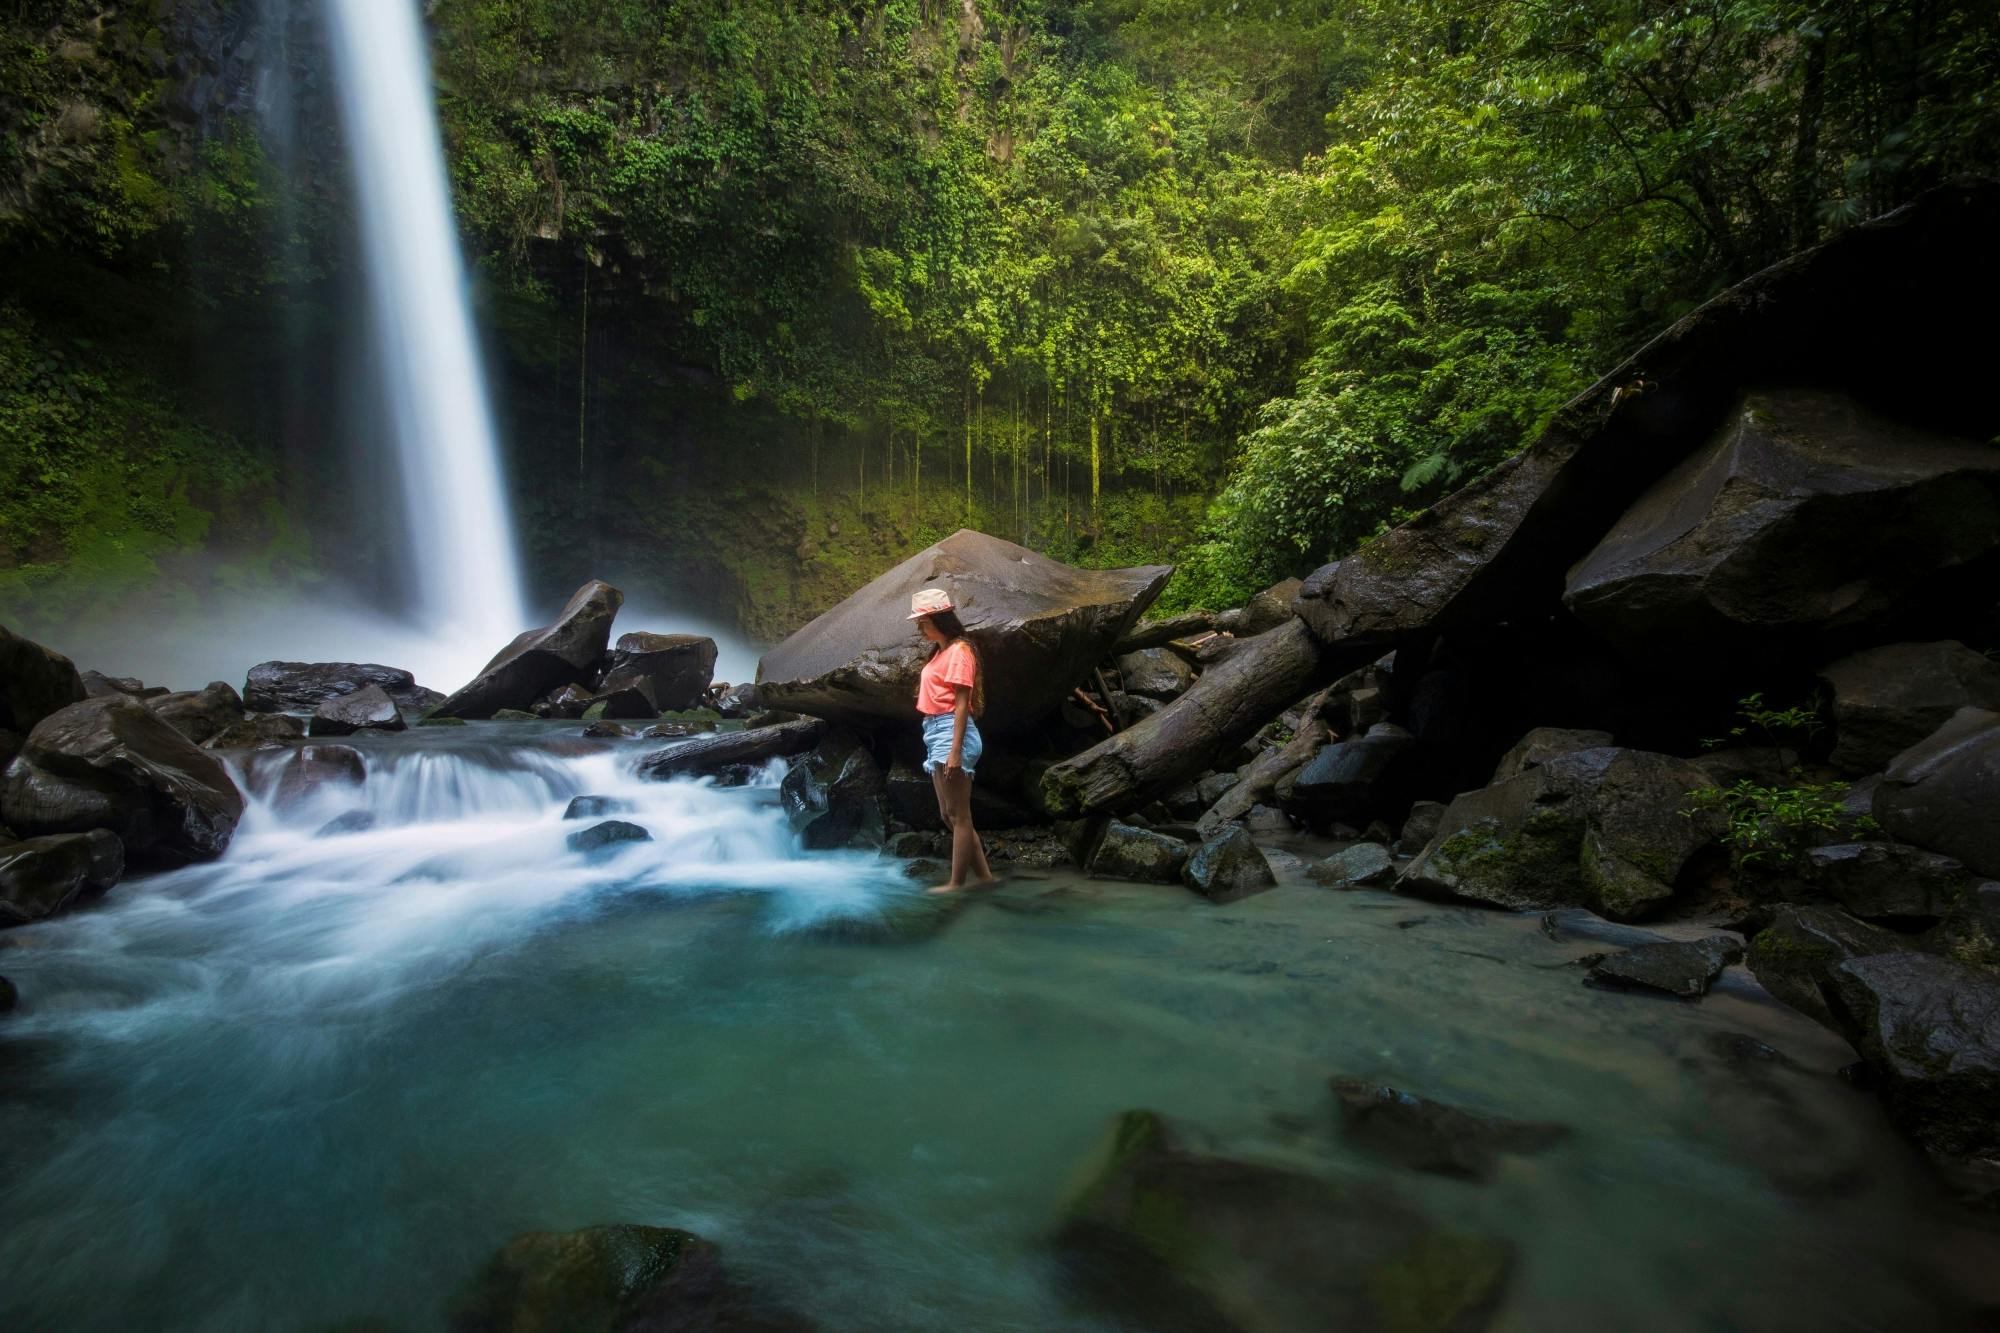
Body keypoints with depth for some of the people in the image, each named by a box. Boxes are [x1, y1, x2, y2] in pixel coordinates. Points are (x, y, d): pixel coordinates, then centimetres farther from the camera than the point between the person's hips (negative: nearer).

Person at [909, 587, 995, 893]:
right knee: (949, 814, 12)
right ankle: (984, 876, 18)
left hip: (951, 732, -10)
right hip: (936, 733, 10)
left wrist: (955, 750, -21)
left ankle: (956, 883, 2)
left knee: (958, 814, -4)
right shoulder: (940, 652, 19)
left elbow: (962, 703, -16)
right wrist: (941, 746, 17)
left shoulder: (958, 650, -9)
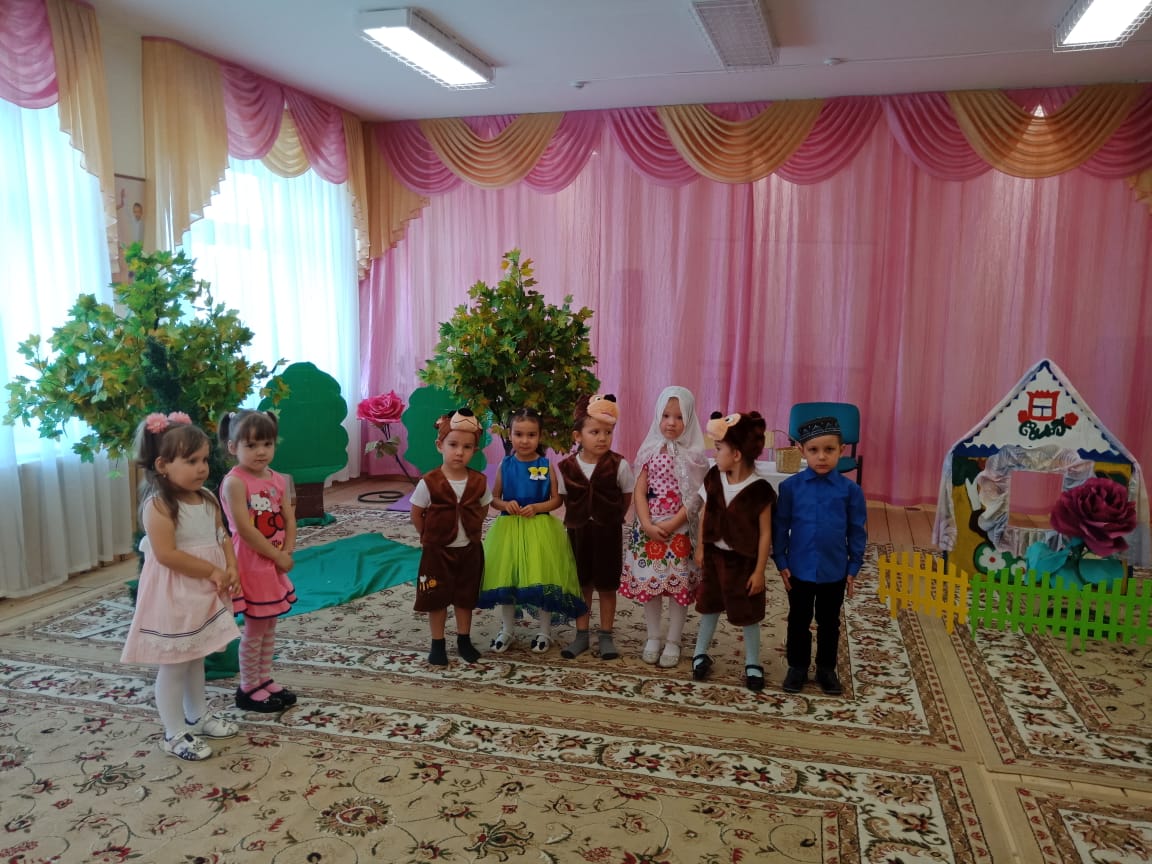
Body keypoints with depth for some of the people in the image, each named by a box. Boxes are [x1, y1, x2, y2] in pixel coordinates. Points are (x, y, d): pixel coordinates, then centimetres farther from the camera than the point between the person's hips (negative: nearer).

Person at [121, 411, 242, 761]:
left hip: (205, 592, 8)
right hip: (173, 595, -8)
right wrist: (213, 572, -20)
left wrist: (231, 569, -7)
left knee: (196, 658, 21)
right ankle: (174, 733, 16)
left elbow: (221, 538, 10)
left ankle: (198, 716, 37)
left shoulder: (207, 499, 5)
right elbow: (167, 554, -25)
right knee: (173, 665, 4)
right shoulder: (158, 505, -20)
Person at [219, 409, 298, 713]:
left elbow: (289, 519, 6)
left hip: (275, 564, 7)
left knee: (269, 626, 16)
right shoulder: (235, 482, -18)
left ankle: (265, 679, 30)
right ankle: (248, 688, 18)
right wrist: (278, 556, -16)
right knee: (255, 629, 4)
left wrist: (287, 553, -8)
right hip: (251, 564, -7)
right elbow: (245, 530, -22)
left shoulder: (278, 480, 5)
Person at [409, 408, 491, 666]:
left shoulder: (479, 482, -7)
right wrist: (431, 537, -1)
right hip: (438, 551, -2)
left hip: (469, 550, 3)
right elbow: (416, 515, -5)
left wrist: (471, 533, 3)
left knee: (465, 598, 15)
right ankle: (438, 644, 23)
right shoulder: (429, 482, -16)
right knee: (437, 599, 8)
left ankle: (464, 640, 31)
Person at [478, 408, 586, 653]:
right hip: (508, 528, 2)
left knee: (541, 578, 1)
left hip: (540, 528, -2)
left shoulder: (546, 466, -5)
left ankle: (544, 631, 21)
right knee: (505, 578, 8)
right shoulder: (505, 465, 0)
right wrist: (505, 505, -14)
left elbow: (556, 499, -1)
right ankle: (507, 629, 26)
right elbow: (494, 498, 7)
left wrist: (536, 507, -17)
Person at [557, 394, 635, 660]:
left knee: (607, 586, 8)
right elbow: (565, 498, 5)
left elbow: (627, 498, -1)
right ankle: (581, 635, 24)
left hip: (608, 531, -2)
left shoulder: (619, 465, -13)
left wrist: (611, 519, 2)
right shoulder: (565, 467, -8)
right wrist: (577, 519, 1)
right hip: (578, 531, 2)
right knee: (582, 585, 12)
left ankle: (606, 636, 22)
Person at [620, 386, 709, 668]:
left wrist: (672, 524, -17)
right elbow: (639, 491, -1)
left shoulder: (694, 455, -5)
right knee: (648, 582, 9)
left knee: (679, 585, 3)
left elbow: (695, 498, -9)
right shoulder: (650, 450, 2)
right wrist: (648, 525, -12)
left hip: (680, 530, -2)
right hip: (649, 529, 3)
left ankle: (673, 642, 18)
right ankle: (652, 638, 25)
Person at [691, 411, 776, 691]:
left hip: (744, 561, -4)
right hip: (715, 555, 4)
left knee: (747, 613, 10)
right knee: (710, 605, 19)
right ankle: (700, 653, 35)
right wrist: (700, 548, 6)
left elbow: (765, 533, -16)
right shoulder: (713, 477, -7)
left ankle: (752, 663, 28)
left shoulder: (759, 489, -22)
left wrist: (759, 571, -13)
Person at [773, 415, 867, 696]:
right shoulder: (790, 486, -10)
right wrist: (781, 562, -4)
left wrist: (853, 567, 1)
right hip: (799, 569, 0)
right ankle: (797, 666, 32)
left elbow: (857, 531, 0)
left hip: (835, 571, 1)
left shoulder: (850, 489, -9)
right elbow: (780, 526, -3)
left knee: (829, 623, 17)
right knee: (798, 622, 15)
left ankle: (827, 668, 34)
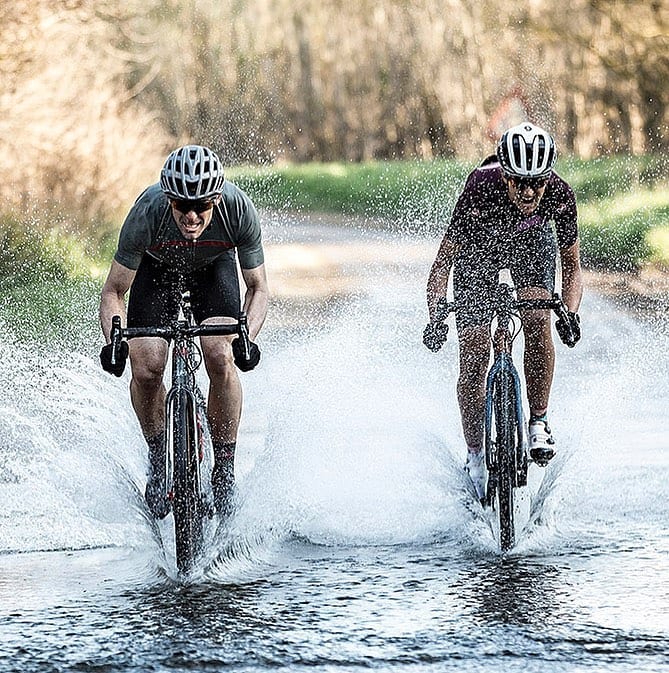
────
▸ **WORK INSTRUCTIONS**
Rewrite all the rows above with each occurrence of "wrist" changed to "hand" and everything else unchanged. Omit the pictures from the output.

▸ **YOUR SOLUTION**
Body keypoints with depth for some of the people in the image, each named by a box. Boxes are [x1, y1, x2, y2] in pixel coordinates. Points are (x, y, d): pixel coordinates, then centimetres farther from the camera than the point between the person's hips (negative: nearer).

Person at [909, 587, 995, 893]:
right knee: (949, 814, 12)
right ankle: (984, 876, 18)
left hip: (951, 732, -10)
right hip: (936, 733, 10)
left hand: (955, 750, -21)
left ankle: (956, 883, 2)
left knee: (958, 814, -4)
right shoulder: (940, 652, 19)
left elbow: (962, 703, -16)
right hand: (941, 746, 17)
left shoulder: (958, 650, -9)
Body keypoints with depth for some of the people in the image, each named by a box. Boxes are [x1, y1, x2, y2] in pixel coordinates. Points are (x, y, d): pixel coordinates, then centimetres farther from the camera than the point between the person's hips (negative: nearer).

Person at [121, 411, 242, 761]:
left hip: (205, 592, 8)
right hip: (173, 595, -8)
right hand: (213, 572, -20)
left hand: (231, 569, -7)
left knee: (196, 658, 21)
right ankle: (174, 733, 16)
left elbow: (221, 538, 10)
left ankle: (198, 716, 37)
left shoulder: (207, 499, 5)
right elbow: (167, 554, -25)
right knee: (173, 665, 4)
right shoulder: (158, 505, -20)
Person at [219, 409, 298, 713]:
left elbow: (289, 519, 6)
left hip: (275, 564, 7)
left knee: (269, 626, 16)
right shoulder: (235, 482, -18)
left ankle: (265, 679, 30)
right ankle: (248, 688, 18)
right hand: (278, 556, -16)
right knee: (255, 629, 4)
left hand: (287, 553, -8)
right hip: (251, 564, -7)
right elbow: (245, 530, -22)
left shoulder: (278, 480, 5)
Person at [409, 408, 491, 666]:
left shoulder: (479, 482, -7)
right hand: (431, 537, -1)
right hip: (438, 551, -2)
left hip: (469, 550, 3)
right elbow: (416, 515, -5)
left hand: (471, 533, 3)
left knee: (465, 598, 15)
right ankle: (438, 644, 23)
right shoulder: (429, 482, -16)
right knee: (437, 599, 8)
left ankle: (464, 640, 31)
Person at [478, 408, 586, 653]:
right hip: (508, 528, 2)
left knee: (541, 578, 1)
left hip: (540, 528, -2)
left shoulder: (546, 466, -5)
left ankle: (544, 631, 21)
right knee: (505, 578, 8)
right shoulder: (505, 465, 0)
right hand: (505, 505, -14)
left elbow: (556, 499, -1)
right ankle: (507, 629, 26)
right elbow: (494, 498, 7)
left hand: (536, 507, -17)
Person at [557, 394, 635, 660]:
left knee: (607, 586, 8)
right elbow: (565, 498, 5)
left elbow: (627, 498, -1)
right ankle: (581, 635, 24)
left hip: (608, 531, -2)
left shoulder: (619, 465, -13)
left hand: (611, 519, 2)
right shoulder: (565, 467, -8)
right hand: (577, 519, 1)
right hip: (578, 531, 2)
right knee: (582, 585, 12)
left ankle: (606, 636, 22)
Person at [620, 386, 709, 668]:
left hand: (672, 524, -17)
right elbow: (639, 491, -1)
left shoulder: (694, 455, -5)
right knee: (648, 582, 9)
left knee: (679, 585, 3)
left elbow: (695, 498, -9)
right shoulder: (650, 450, 2)
right hand: (648, 525, -12)
left hip: (680, 530, -2)
right hip: (649, 529, 3)
left ankle: (673, 642, 18)
right ankle: (652, 638, 25)
Person at [691, 411, 776, 691]:
left hip: (744, 561, -4)
right hip: (715, 555, 4)
left knee: (747, 613, 10)
right knee: (710, 605, 19)
right ankle: (700, 653, 35)
right hand: (700, 548, 6)
left elbow: (765, 533, -16)
right shoulder: (713, 477, -7)
left ankle: (752, 663, 28)
left shoulder: (759, 489, -22)
left hand: (759, 571, -13)
Person at [773, 415, 867, 696]:
right shoulder: (790, 486, -10)
right hand: (781, 562, -4)
left hand: (853, 567, 1)
right hip: (799, 569, 0)
right ankle: (797, 666, 32)
left elbow: (857, 531, 0)
left hip: (835, 571, 1)
left shoulder: (850, 489, -9)
right elbow: (780, 526, -3)
left knee: (829, 623, 17)
right knee: (798, 622, 15)
left ankle: (827, 668, 34)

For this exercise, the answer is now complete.